…И пять бутылок водки
Шрифт:
– Прости, милая, – сказал он, помедлив. И легонько погладил ее по круглому, мягкому, податливому плечу. – Не обижайся. Я сегодня – не в себе. Взвинчен весь, накален… Ну, сорвался – бывает… Да ведь и то сказать: так все неожиданно повернулось!
– Но в чем дело? – спросила Наташа. – Почему ты такой? Тебе ведь радоваться надо, а ты… Что тут, все же, произошло?
– Да как тебе сказать, – замялся Игорь. – В двух словах всего не объяснишь… И сейчас не время. Давай встретимся завтра. Я как раз успокоюсь, соберусь с мыслями… Все обдумаю… А обдумать надо будет много!
– Но завтра я вряд ли смогу сюда выбраться, – поджимая губы, сказала Наташа. – Много дел, беготни.
– А мы не здесь, – сказал Игорь. – Мы в городе встретимся.
– В городе?
– Точно.
– Значит, ты…
– Да. Решил выползать на волю. – Игорь обнял ее, улыбаясь. – Заточение кончилось!
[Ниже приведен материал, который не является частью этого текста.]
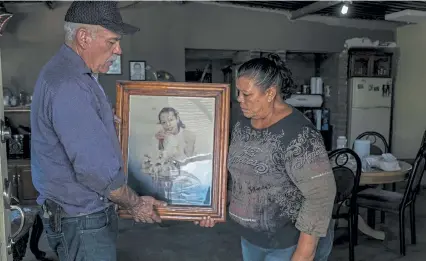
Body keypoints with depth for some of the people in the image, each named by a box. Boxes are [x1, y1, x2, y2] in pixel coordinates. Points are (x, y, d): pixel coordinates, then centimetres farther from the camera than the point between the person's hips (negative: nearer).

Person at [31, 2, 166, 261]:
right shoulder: (68, 86, -26)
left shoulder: (72, 74, 9)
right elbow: (95, 167, -27)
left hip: (88, 214, 10)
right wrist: (135, 204, -13)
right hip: (82, 222, -10)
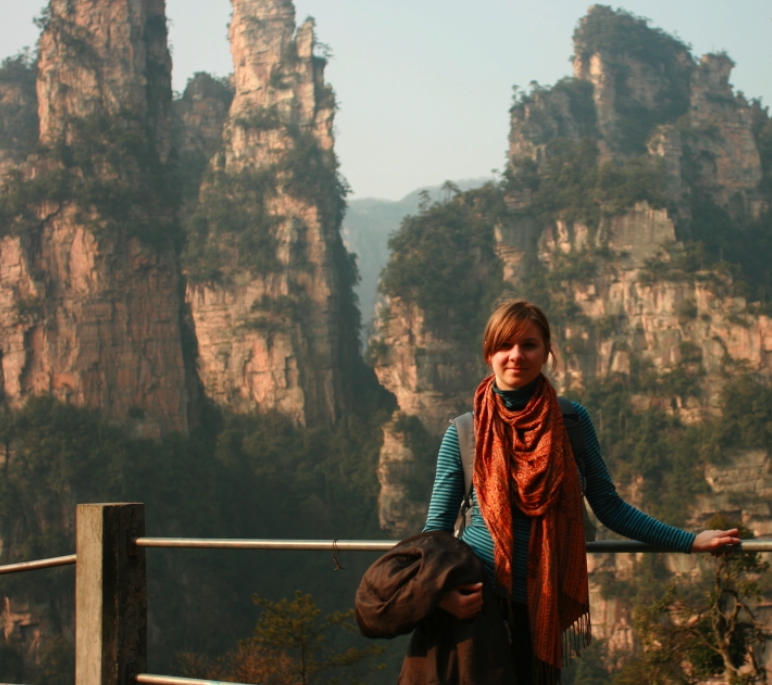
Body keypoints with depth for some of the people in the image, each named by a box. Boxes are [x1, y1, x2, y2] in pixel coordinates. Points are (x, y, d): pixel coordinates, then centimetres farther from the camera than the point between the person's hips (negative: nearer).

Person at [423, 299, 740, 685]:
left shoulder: (571, 421, -1)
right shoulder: (463, 433, -5)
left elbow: (608, 506, 3)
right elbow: (437, 525, -4)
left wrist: (690, 542, 1)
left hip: (543, 604, 2)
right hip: (473, 596, -1)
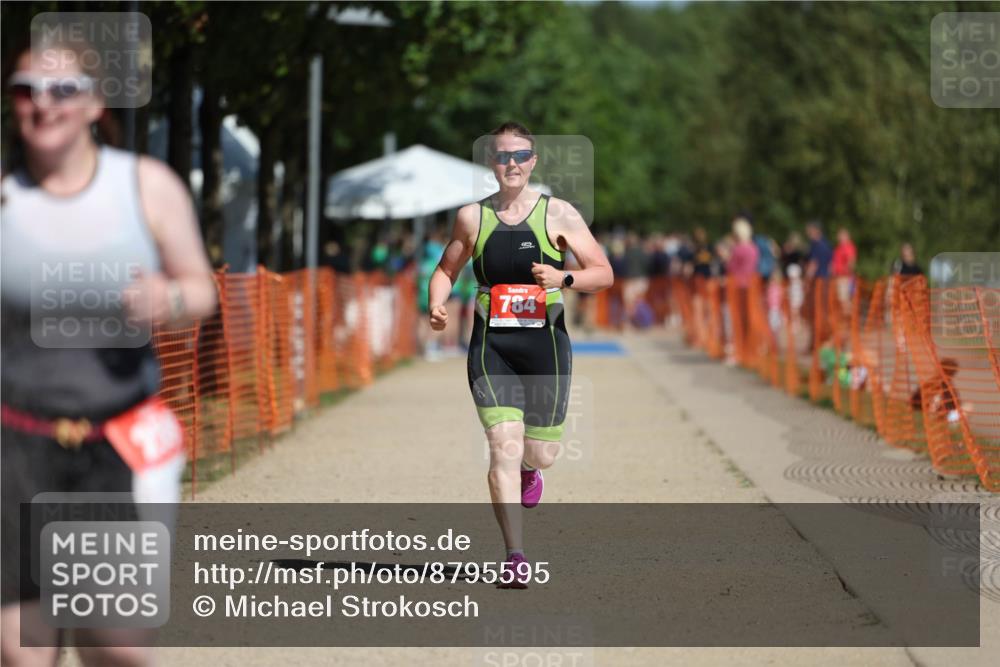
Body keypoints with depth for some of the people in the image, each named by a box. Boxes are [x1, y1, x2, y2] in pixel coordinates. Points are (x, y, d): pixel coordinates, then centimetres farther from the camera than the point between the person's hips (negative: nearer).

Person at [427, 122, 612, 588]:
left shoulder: (558, 214, 1)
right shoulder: (473, 217, 6)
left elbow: (604, 274, 1)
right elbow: (447, 269, 19)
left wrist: (564, 279, -18)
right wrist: (436, 306, -1)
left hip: (544, 340, 0)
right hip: (491, 344, 0)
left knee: (543, 452, 7)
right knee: (504, 446, -14)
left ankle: (529, 469, 47)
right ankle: (514, 555, -10)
В эту ночь Игорь так и не смог уснуть; курил, расхаживал по комнате – по пустой, захламленной, опостылевшей своей одиночке. И думал, думал… Думал о том, как примет его фрайерская жизнь – да и примет ли вообще? Насколько он знал и помнил, почти ни у кого из тех, кто отходил от кодлы и переметывался к фрайерам – почти ни у кого дальнейшая судьба не складывалась, не задавалась, не оканчивалась добром. Нет, не оканчивалась; в ней постоянно возникали непредвиденные сложности и помехи. Этому было много причин… Главная же заключалась в том, что «завязавший» вор никак не мог найти себе применения в новом суетном мире; чувствовал себя здесь лишним, чужим… Бросив старое дело и не ведая иного, он поневоле оказывался в положении жалком, зависимом, почти нищенском. Приходилось все начинать сначала; обретать другие навыки, учиться какому-нибудь ремеслу… Накопленные ранее деньги – если бы даже они и были – все равно ничего изменить не могли; пользоваться ими было трудно и опасно. Став скромным тружеником, блатной уже не мог вести прежний, широкий образ жизни, а если бы и решился на это – тотчас же погорел бы, попал под надзор милиции.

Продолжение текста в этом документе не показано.